#### Task statement
Convert the records, everything from the line containing "specimen entry 3,04" down to the line containing "Recorded time: 5,49", both included, into a two-column CSV with the columns entry and reading, one row per record. Give each record's text and its answer as quoted fields with line breaks replaced by spaces, and leave out the pictures.

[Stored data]
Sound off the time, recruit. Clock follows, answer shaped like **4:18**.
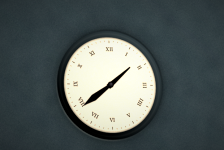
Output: **1:39**
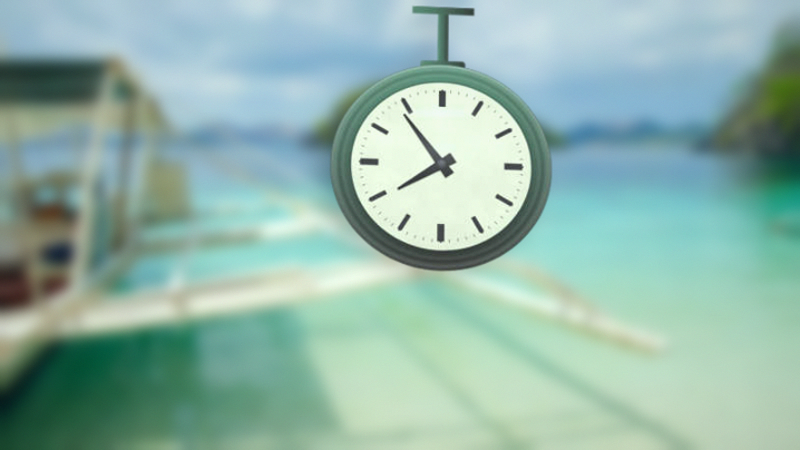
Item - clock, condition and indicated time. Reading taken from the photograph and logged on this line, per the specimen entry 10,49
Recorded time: 7,54
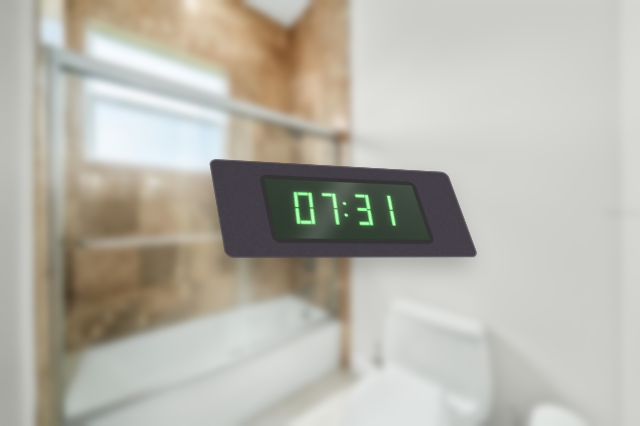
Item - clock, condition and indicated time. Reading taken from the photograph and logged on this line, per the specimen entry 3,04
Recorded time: 7,31
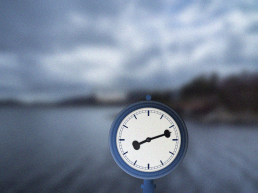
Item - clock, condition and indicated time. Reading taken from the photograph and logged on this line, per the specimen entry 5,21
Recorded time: 8,12
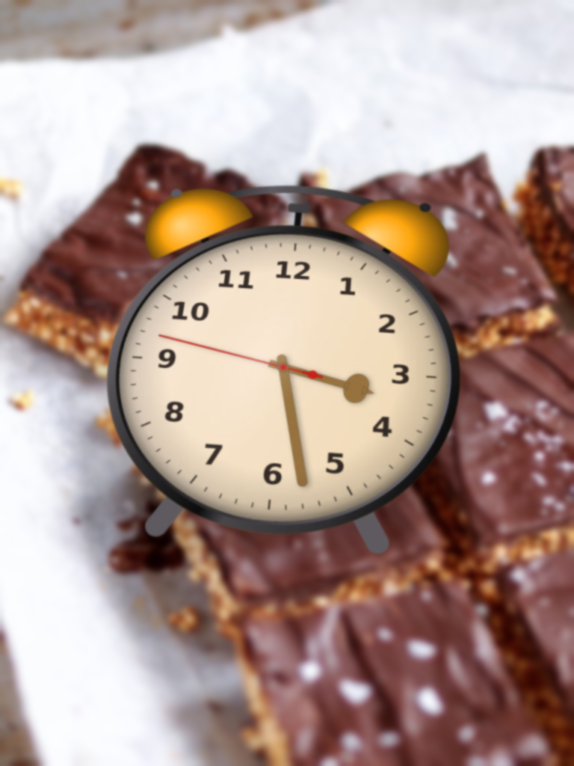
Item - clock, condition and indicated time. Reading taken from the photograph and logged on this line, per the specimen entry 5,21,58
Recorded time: 3,27,47
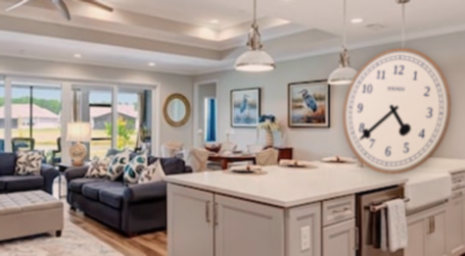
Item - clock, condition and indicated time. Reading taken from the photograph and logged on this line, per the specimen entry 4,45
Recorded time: 4,38
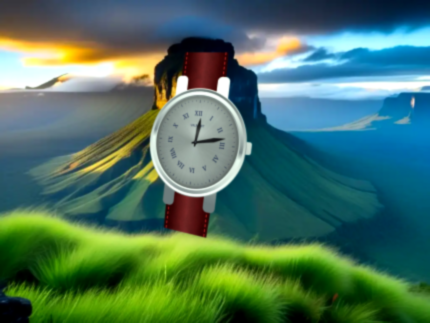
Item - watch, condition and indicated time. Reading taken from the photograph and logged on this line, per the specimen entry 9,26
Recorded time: 12,13
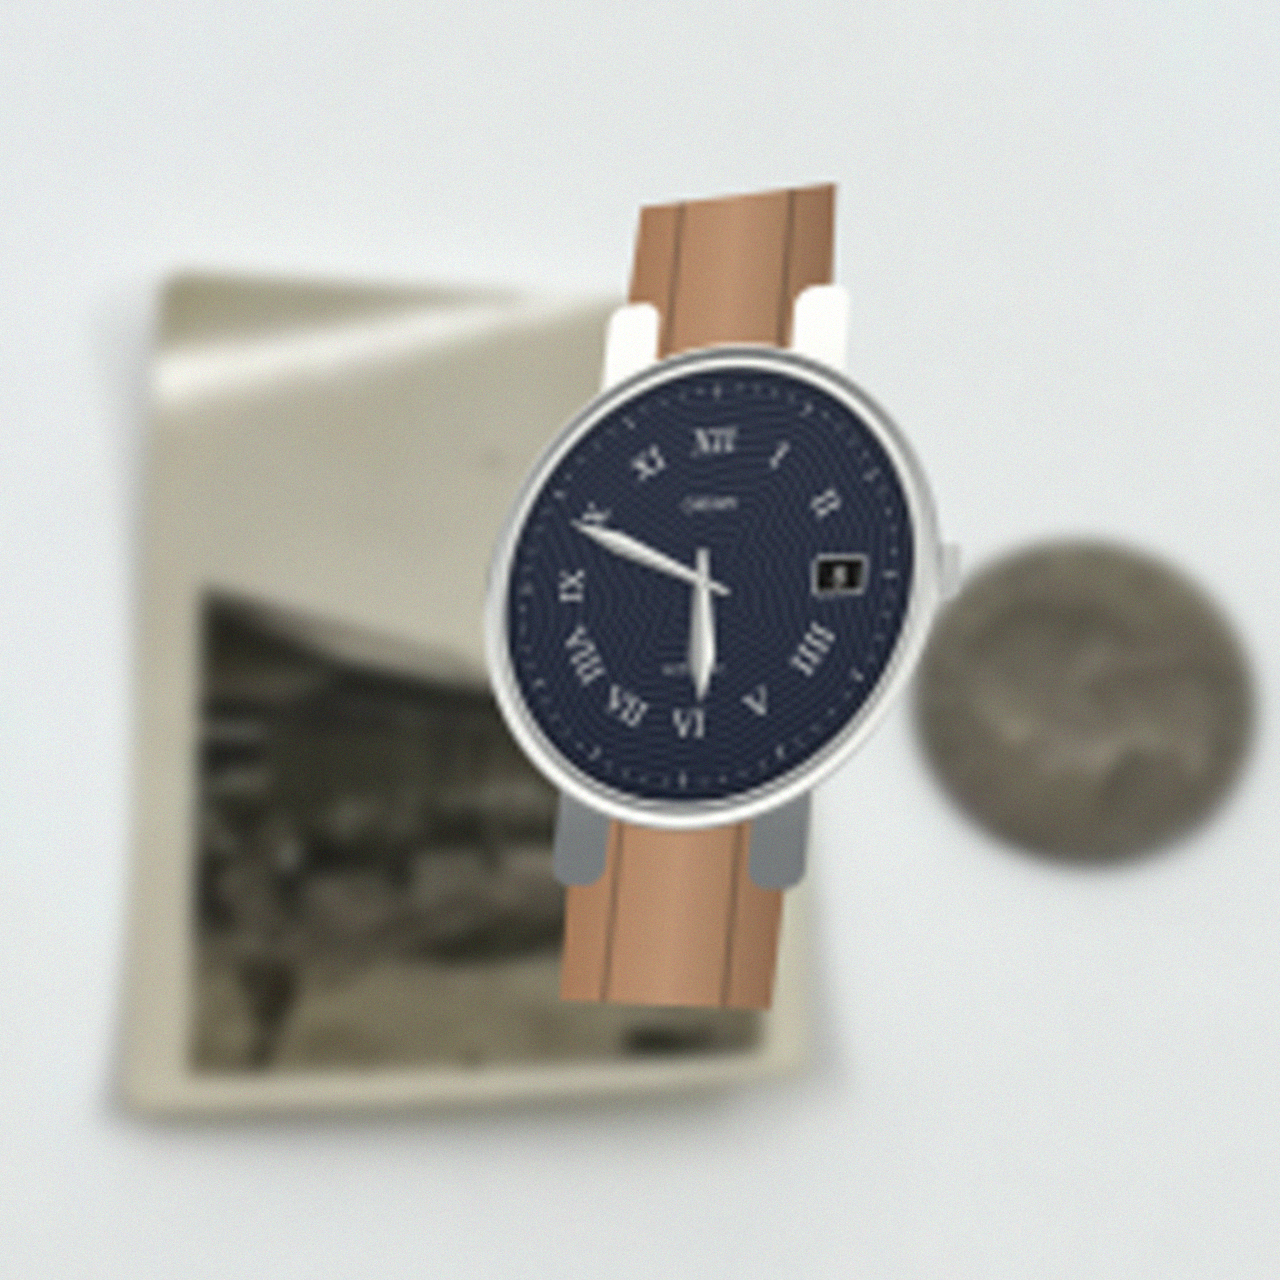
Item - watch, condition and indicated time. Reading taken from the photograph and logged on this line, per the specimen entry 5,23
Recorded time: 5,49
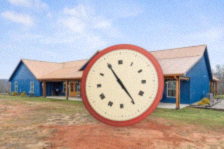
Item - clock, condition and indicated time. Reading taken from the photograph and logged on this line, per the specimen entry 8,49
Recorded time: 4,55
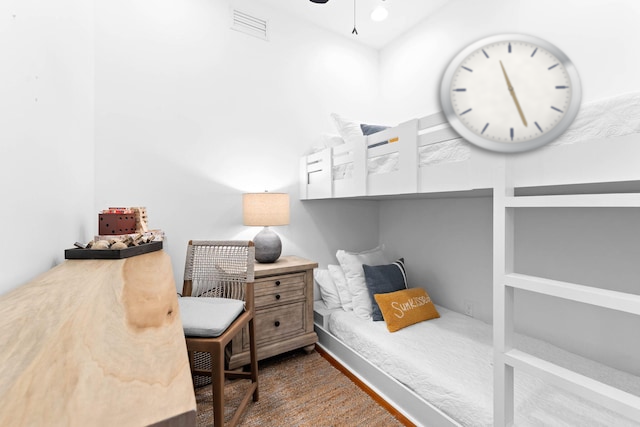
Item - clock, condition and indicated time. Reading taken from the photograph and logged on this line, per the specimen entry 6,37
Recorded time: 11,27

#### Answer to the task
entry,reading
"Item - clock, condition and indicated time. Reading taken from the photograph and logged on this line, per the specimen entry 3,04 Recorded time:","7,31"
"Item - clock, condition and indicated time. Reading taken from the photograph and logged on this line, per the specimen entry 5,21 Recorded time:","8,12"
"Item - clock, condition and indicated time. Reading taken from the photograph and logged on this line, per the specimen entry 5,21,58 Recorded time:","3,27,47"
"Item - clock, condition and indicated time. Reading taken from the photograph and logged on this line, per the specimen entry 4,45 Recorded time:","4,38"
"Item - watch, condition and indicated time. Reading taken from the photograph and logged on this line, per the specimen entry 9,26 Recorded time:","12,13"
"Item - watch, condition and indicated time. Reading taken from the photograph and logged on this line, per the specimen entry 5,23 Recorded time:","5,49"